| PROMPT |
Word for word, retype the lines from the one containing "Tom Cruise's Instagram" to the one containing "South African authorities have disconnected" below, keeping both end lines and dropping the pictures.

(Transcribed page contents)
────────────────────

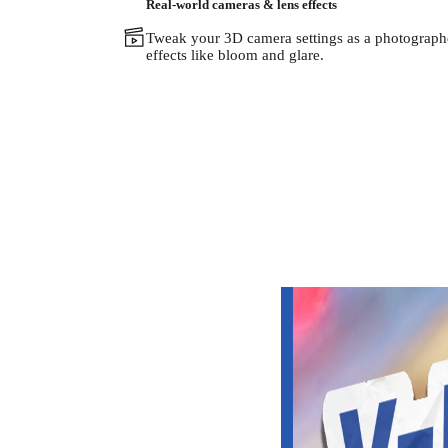
Real-world cameras & lens effects
Tweak your 3D camera settings as a photographer
effects like bloom and glare.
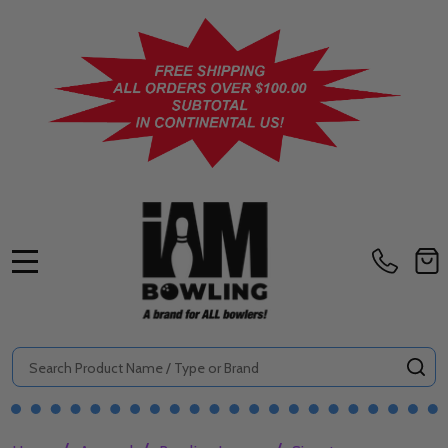
MENU
Search
SE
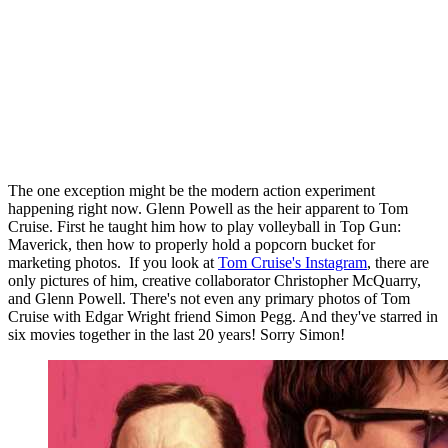
The one exception might be the modern action experiment
happening right now. Glenn Powell as the heir apparent to Tom
Cruise. First he taught him how to play volleyball in Top Gun:
Maverick, then how to properly hold a popcorn bucket for
marketing photos. If you look at
Tom Cruise's Instagram
, there are
only pictures of him, creative collaborator Christopher McQuarry,
and Glenn Powell. There's not even any primary photos of Tom
Cruise with Edgar Wright friend Simon Pegg. And they've starred in
six movies together in the last 20 years! Sorry Simon!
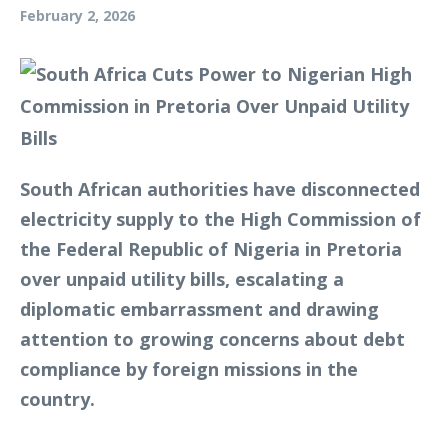
February 2, 2026
South African authorities have disconnected
electricity supply to the High Commission of
the Federal Republic of Nigeria in Pretoria
over unpaid utility bills, escalating a
diplomatic embarrassment and drawing
attention to growing concerns about debt
compliance by foreign missions in the
country.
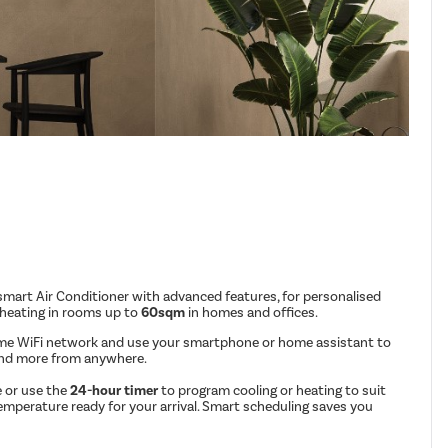
mart Air Conditioner with advanced features, for personalised
 heating in rooms up to
60sqm
in homes and offices.
me WiFi network and use your smartphone or home assistant to
and more from anywhere.
 or use the
24-hour timer
to program cooling or heating to suit
emperature ready for your arrival. Smart scheduling saves you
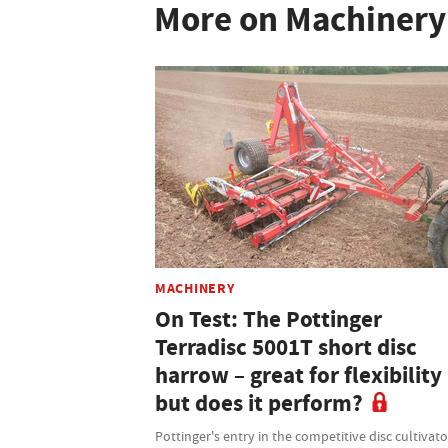
More on Machinery
MACHINERY
On Test: The Pottinger
Terradisc 5001T short disc
harrow – great for flexibility
but does it perform?
Pottinger's entry in the competitive disc cultivato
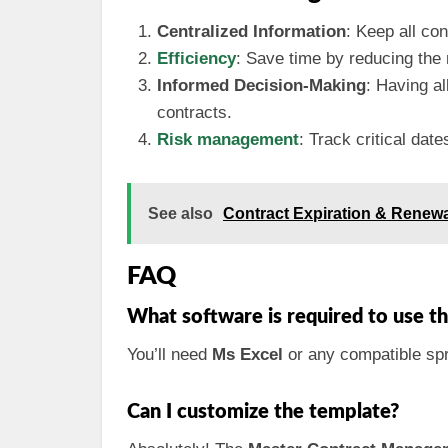
Centralized Information
: Keep all co
Efficiency
: Save time by reducing the 
Informed Decision-Making
: Having al
contracts.
Risk management
: Track critical dat
See also
Contract Expiration & Renewa
FAQ
What software is required to use 
You’ll need
Ms Excel
or any compatible spr
Can I customize the template?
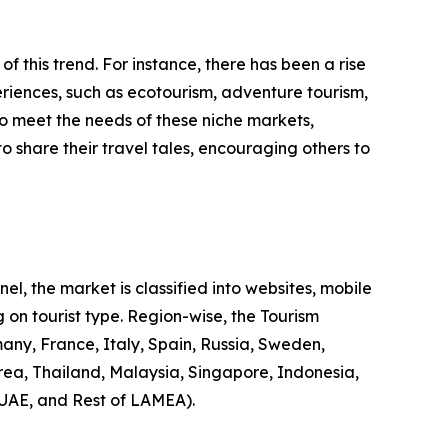
 of this trend. For instance, there has been a rise
riences, such as ecotourism, adventure tourism,
to meet the needs of these niche markets,
o share their travel tales, encouraging others to
l, the market is classified into websites, mobile
 on tourist type. Region-wise, the Tourism
any, France, Italy, Spain, Russia, Sweden,
rea, Thailand, Malaysia, Singapore, Indonesia,
 UAE, and Rest of LAMEA).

────────────────────

| SOLUTION BELOW |
Tom Cruise's Instagram
, there are
only pictures of him, creative collaborator Christopher McQuarry,
and Glenn Powell. There's not even any primary photos of Tom
Cruise with Edgar Wright friend Simon Pegg. And they've starred in
six movies together in the last 20 years! Sorry Simon!
February 2, 2026
South African authorities have disconnected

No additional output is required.